Common Mistakes Buyers Make with PPS
PPS is well-structured and buyer-protective — but there are several pitfalls that can create financial stress if overlooked.
- Underestimating upfront cash requirements: Many buyers focus on the loan quantum and forget that the first 15% (OTP + S&P signing) must be funded from cash and/or CPF before any loan disbursement. For a $1.5M unit, that is $225,000 in equity capital required within the first 8 weeks.
- Not accounting for ABSD timing: Additional Buyer’s Stamp Duty (where applicable) is payable within 14 days of the date of the S&P Agreement — not at TOP. Foreign buyers and Singaporeans purchasing a second property must have ABSD funds readily available at S&P signing. Review current ABSD rates before committing.
- Missing milestone payment deadlines: Developers send formal payment notices when each construction milestone is certified. Buyers have a defined window (typically 14 days) to make payment. Late payments can attract interest penalties as prescribed in the S&P Agreement.

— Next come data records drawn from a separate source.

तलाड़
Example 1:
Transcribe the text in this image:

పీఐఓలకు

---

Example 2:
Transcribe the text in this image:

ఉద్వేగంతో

- Assuming CPF covers everything: CPF OA can only be used after the mortgage is approved and the property is legally charged to CPF Board. There is a processing lag. Do not assume CPF funds will be instantly available — coordinate with your solicitor and CPF Board well in advance of each milestone.
- Ignoring ABSD remission conditions for decoupling: Some couples plan to sell an existing property before TOP to avoid ABSD on the new launch. Timing is critical — ABSD remission for married couples (selling within 6 months of TOP) must be carefully planned. Consult a licensed property consultant to avoid missing the window.
- Not stress-testing for interest rate changes: During the construction period, SORA-linked mortgage rates fluctuate. A rate increase of 0.5–1% materially affects monthly mortgage repayments post-TOP. Always model your TDSR at a stressed rate of at least 4.5–5% when planning.